2. The Pre-flight Check

Not every cluster is ready for GitOps out of the box. Run this check to verify your Kubernetes version and RBAC permissions:

flux check --pre

Bootstrapping: Giving the Cluster its Brain

The bootstrap command is the foundation of your GitOps setup. It creates a private repository (if it doesn’t exist), configures deployment keys, and installs the Flux controllers into the flux-system namespace. This is where Flux becomes self-managing. If you want to upgrade Flux itself later, you just change a version number in Git.

Export Your Credentials

Generate a Personal Access Token (PAT) with repo permissions on GitHub and export it:

export GITHUB_TOKEN=your_token_here
export GITHUB_USER=your_username

Execute the Bootstrap

flux bootstrap github \
  --owner=$GITHUB_USER \
  --repository=fleet-infra \
  --branch=main \
  --path=./clusters/my-cluster \
  --personal

After about 90 seconds, you’ll see a new fleet-infra repo in your account. This repository is now the brain of your cluster.

Defining Your Source of Truth

With the engine running, we need to point it at our application code. Flux uses two main resources: a GitRepository (where the code lives) and a Kustomization (how to apply it).

1. Connect Your App Repository

Tell Flux to check your webapp-config repo for changes every 30 seconds:

flux create source git webapp-repo \
  --url=https://github.com/my-org/webapp-config \
  --branch=main \
  --interval=30s \
  --export > ./clusters/my-cluster/webapp-source.yaml

2. Set the Deployment Strategy

The Kustomization resource is the actual instruction set. Use the --prune=true flag religiously. It ensures that if you delete a YAML file in Git, Flux removes that resource from the cluster within 5 minutes.
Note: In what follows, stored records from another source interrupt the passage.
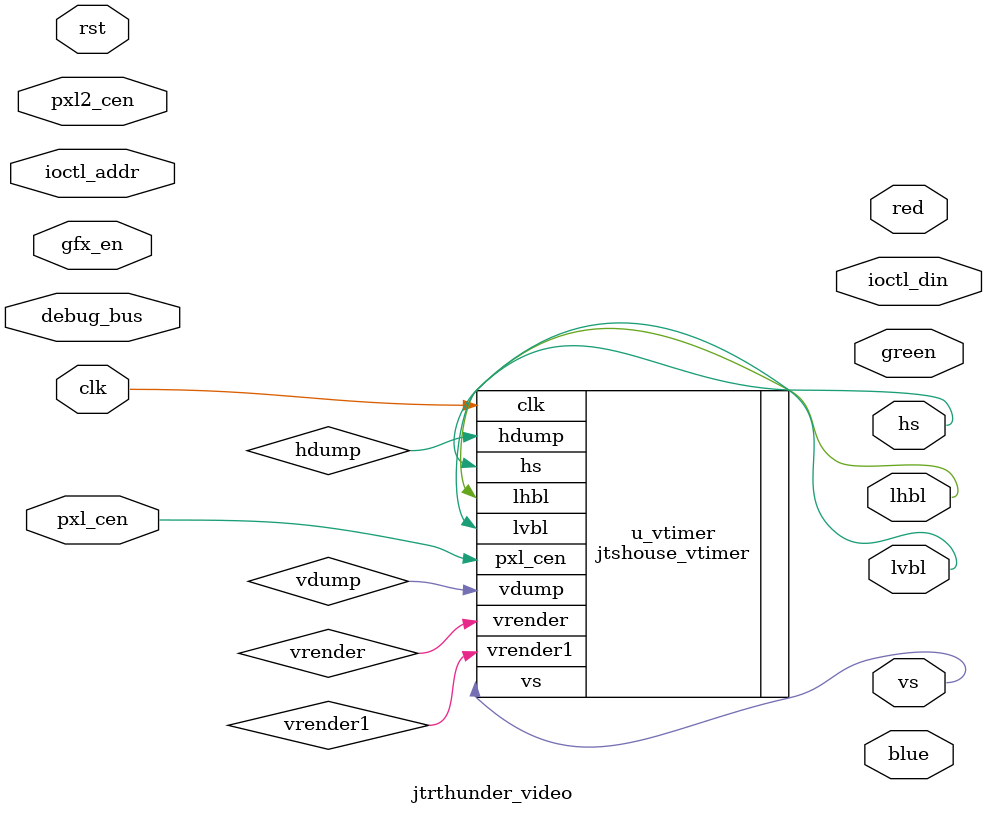
<source format=v>
/*  This file is part of JTCORES.
    JTCORES program is free software: you can redistribute it and/or modify
    it under the terms of the GNU General Public License as published by
    the Free Software Foundation, either version 3 of the License, or
    (at your option) any later version.

    JTCORES program is distributed in the hope that it will be useful,
    but WITHOUT ANY WARRANTY; without even the implied warranty of
    MERCHANTABILITY or FITNESS FOR A PARTICULAR PURPOSE.  See the
    GNU General Public License for more details.

    You should have received a copy of the GNU General Public License
    along with JTCORES.  If not, see <http://www.gnu.org/licenses/>.

    Author: Jose Tejada Gomez. Twitter: @topapate
    Version: 1.0
    Date: 15-3-2025 */

module jtrthunder_video(
    input             rst,
    input             clk,
    input             pxl_cen, pxl2_cen,

    output            lvbl, lhbl, hs, vs,
    output     [ 7:0] red, green, blue,
    // Dump MMR
    input      [ 5:0] ioctl_addr,
    output reg [ 7:0] ioctl_din,
    // Debug
    input      [ 3:0] gfx_en,
    input      [ 7:0] debug_bus
    // output reg [ 7:0] st_dout
);

jtshouse_vtimer u_vtimer(
    .clk        ( clk       ),
    .pxl_cen    ( pxl_cen   ),
    .vdump      ( vdump     ),
    .vrender    ( vrender   ),
    .vrender1   ( vrender1  ),
    .hdump      ( hdump     ),
    .lhbl       ( lhbl      ),
    .lvbl       ( lvbl      ),
    .hs         ( hs        ),
    .vs         ( vs        )
);

endmodule    
</source>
Without pruning, your cluster becomes a graveyard of old, orphaned services.

flux create kustomization webapp-deploy \
  --target-namespace=production \
  --source=webapp-repo \
  --path="./deploy/prod" \
  --prune=true \
  --wait=true \
  --interval=5m \
  --export > ./clusters/my-cluster/webapp-kustomization.yaml

Commit these files to fleet-infra. Within seconds, Flux will pull the new instructions and start the deployment.

Testing the Enforcement

Trust but verify. I always run a ‘Chaos Test’ to prove the system works. Manually scale your deployment to 10 replicas using the CLI:

kubectl scale deployment my-webapp --replicas=10 -n production

Now, watch the Flux logs or wait for the reconciliation interval. You will see Flux detect that the cluster state (10 replicas) violates the Git state (3 replicas). It will automatically scale the pods back down. That is the moment you realize you can finally trust your infrastructure.
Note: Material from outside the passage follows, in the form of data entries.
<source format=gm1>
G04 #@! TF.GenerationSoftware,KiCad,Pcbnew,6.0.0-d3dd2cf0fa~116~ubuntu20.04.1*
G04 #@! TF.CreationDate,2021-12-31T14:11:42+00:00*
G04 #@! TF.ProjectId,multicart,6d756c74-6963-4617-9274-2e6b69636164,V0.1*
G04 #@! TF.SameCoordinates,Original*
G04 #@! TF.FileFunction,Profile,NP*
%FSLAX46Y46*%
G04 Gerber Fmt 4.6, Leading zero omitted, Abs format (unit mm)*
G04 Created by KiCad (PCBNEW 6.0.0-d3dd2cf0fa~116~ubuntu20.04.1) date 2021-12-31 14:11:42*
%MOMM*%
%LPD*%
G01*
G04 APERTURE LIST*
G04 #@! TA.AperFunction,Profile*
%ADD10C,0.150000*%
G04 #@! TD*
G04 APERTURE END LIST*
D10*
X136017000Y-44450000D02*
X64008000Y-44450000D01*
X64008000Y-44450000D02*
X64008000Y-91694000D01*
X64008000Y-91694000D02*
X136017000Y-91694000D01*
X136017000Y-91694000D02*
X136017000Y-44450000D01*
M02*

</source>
Alerting: Catching Errors Early

Production GitOps requires visibility. You shouldn’t have to poll the CLI to see if a sync failed. Flux integrates with Slack or Microsoft Teams to alert you the moment a developer pushes a broken YAML file.
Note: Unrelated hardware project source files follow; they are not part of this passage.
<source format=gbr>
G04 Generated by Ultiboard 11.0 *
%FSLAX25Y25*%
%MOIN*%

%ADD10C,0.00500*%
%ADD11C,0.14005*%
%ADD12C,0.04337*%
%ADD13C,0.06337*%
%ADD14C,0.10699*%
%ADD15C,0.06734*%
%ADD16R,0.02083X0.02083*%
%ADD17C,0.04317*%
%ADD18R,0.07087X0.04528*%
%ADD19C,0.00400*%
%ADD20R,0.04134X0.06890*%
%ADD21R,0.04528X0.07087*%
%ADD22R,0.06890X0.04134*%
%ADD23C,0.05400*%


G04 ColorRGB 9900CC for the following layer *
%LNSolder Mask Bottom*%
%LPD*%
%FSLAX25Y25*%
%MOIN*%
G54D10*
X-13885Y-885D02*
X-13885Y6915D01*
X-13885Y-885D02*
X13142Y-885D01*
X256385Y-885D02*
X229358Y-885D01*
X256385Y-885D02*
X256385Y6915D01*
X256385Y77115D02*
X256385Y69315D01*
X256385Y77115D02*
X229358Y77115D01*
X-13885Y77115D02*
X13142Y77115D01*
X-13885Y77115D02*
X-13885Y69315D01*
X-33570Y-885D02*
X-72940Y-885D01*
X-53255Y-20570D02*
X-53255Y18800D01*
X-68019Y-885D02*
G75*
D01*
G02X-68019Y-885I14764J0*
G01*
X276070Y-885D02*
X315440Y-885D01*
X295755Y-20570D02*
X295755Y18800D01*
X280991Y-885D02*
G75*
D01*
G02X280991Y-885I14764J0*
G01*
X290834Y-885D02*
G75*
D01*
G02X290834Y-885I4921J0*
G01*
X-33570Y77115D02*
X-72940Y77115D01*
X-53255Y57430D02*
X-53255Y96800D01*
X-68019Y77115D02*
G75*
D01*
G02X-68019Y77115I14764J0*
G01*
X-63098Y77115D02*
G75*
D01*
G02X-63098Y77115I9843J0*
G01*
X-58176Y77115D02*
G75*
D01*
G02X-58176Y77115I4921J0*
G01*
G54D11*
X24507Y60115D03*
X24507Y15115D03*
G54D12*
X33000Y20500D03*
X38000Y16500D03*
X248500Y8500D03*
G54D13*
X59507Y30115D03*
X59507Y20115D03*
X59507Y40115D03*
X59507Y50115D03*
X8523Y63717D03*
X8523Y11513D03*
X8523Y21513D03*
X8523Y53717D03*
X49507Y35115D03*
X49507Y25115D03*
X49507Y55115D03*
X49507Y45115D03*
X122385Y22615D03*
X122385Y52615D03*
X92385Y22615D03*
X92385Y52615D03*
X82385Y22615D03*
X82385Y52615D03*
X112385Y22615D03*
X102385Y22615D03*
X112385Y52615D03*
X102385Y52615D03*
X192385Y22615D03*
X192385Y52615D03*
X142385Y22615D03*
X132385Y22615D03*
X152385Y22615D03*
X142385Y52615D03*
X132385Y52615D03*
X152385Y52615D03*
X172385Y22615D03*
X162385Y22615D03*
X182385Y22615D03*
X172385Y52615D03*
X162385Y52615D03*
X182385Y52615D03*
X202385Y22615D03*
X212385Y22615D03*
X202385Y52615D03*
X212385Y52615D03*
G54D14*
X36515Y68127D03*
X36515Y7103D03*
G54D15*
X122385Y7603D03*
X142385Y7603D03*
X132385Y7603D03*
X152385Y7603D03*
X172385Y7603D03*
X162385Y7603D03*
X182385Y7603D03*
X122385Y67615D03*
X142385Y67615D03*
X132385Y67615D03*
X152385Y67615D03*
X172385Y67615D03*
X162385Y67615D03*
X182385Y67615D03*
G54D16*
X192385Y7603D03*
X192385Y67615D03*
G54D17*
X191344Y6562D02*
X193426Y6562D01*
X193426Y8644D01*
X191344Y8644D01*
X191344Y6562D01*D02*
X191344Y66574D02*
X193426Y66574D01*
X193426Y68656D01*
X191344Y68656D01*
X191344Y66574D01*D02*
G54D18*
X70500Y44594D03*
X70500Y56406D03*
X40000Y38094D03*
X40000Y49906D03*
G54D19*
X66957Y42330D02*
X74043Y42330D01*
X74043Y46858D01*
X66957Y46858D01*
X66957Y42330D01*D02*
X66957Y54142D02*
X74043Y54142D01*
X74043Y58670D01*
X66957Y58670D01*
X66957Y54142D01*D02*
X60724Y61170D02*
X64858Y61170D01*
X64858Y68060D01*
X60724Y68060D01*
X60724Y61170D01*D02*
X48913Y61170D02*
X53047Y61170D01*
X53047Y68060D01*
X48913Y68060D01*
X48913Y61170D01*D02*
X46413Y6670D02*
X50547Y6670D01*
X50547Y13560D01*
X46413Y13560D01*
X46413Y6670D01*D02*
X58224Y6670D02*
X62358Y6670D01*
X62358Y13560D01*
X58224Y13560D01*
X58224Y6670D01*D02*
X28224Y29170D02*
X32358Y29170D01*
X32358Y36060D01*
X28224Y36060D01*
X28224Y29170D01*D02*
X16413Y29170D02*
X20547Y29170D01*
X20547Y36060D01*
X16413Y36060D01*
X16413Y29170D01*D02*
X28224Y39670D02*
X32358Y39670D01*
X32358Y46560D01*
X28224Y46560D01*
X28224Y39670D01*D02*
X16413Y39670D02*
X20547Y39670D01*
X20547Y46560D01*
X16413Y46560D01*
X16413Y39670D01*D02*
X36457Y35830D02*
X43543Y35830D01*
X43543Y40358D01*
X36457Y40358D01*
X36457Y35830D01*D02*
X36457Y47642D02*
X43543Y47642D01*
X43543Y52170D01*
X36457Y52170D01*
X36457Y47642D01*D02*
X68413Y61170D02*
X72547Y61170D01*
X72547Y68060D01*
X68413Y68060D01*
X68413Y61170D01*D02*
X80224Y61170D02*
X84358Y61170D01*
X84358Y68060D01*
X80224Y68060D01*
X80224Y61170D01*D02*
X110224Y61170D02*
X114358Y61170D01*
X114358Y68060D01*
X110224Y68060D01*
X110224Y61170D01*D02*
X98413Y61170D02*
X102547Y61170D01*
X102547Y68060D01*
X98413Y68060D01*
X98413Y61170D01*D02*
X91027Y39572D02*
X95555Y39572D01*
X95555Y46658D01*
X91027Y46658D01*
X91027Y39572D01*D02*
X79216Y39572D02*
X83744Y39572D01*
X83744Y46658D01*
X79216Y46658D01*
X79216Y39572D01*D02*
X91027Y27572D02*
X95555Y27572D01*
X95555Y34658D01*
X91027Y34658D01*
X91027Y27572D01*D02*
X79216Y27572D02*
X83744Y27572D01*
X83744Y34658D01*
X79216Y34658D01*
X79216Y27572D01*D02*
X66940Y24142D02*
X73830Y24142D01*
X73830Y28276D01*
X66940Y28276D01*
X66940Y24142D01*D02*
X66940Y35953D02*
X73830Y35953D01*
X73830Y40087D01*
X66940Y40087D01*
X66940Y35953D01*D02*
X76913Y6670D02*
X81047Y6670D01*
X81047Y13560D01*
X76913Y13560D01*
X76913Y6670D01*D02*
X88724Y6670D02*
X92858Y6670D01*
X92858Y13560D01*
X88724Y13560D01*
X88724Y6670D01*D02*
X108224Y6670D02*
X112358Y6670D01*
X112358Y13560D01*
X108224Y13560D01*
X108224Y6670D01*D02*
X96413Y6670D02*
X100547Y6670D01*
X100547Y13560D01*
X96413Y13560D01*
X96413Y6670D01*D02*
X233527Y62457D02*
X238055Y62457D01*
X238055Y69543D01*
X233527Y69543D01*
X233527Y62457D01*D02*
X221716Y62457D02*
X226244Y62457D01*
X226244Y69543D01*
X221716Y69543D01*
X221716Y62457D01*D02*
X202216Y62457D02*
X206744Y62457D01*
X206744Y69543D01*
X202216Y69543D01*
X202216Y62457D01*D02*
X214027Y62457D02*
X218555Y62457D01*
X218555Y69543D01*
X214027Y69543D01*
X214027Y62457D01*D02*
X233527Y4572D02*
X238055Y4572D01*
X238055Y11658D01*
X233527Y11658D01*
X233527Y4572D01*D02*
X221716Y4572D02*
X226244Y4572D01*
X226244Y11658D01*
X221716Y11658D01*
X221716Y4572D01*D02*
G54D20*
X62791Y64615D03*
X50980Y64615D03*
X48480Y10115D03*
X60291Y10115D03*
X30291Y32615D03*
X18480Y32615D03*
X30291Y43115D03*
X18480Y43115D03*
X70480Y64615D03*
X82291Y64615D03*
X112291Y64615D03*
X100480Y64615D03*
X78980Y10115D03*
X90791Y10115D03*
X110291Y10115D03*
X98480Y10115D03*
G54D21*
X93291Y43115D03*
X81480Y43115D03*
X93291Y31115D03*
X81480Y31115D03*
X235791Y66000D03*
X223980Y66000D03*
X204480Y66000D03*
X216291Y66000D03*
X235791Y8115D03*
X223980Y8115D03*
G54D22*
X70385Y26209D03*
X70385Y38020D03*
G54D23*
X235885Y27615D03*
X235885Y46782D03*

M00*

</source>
flux create alert-provider slack-notifier \
  --type=slack \
  --channel=ops-alerts \
  --address=https://hooks.slack.com/services/XXXXX \
  --export > ./clusters/my-cluster/slack-provider.yaml

We catch ‘Broken Git States’ during business hours now. If a manifest is invalid, the team gets a Slack notification within 15 seconds of the merge, long before it becomes a 2 AM emergency.

The Bottom Line

GitOps with FluxCD turns your cluster into a mirror of your code. It removes the ‘human element’ from the deployment phase, forcing every change through a documented, peer-reviewed Pull Request. It might feel rigid at first. However, the 99.9% configuration consistency and the ability to audit every single infrastructure change make it an indispensable standard for modern DevOps teams.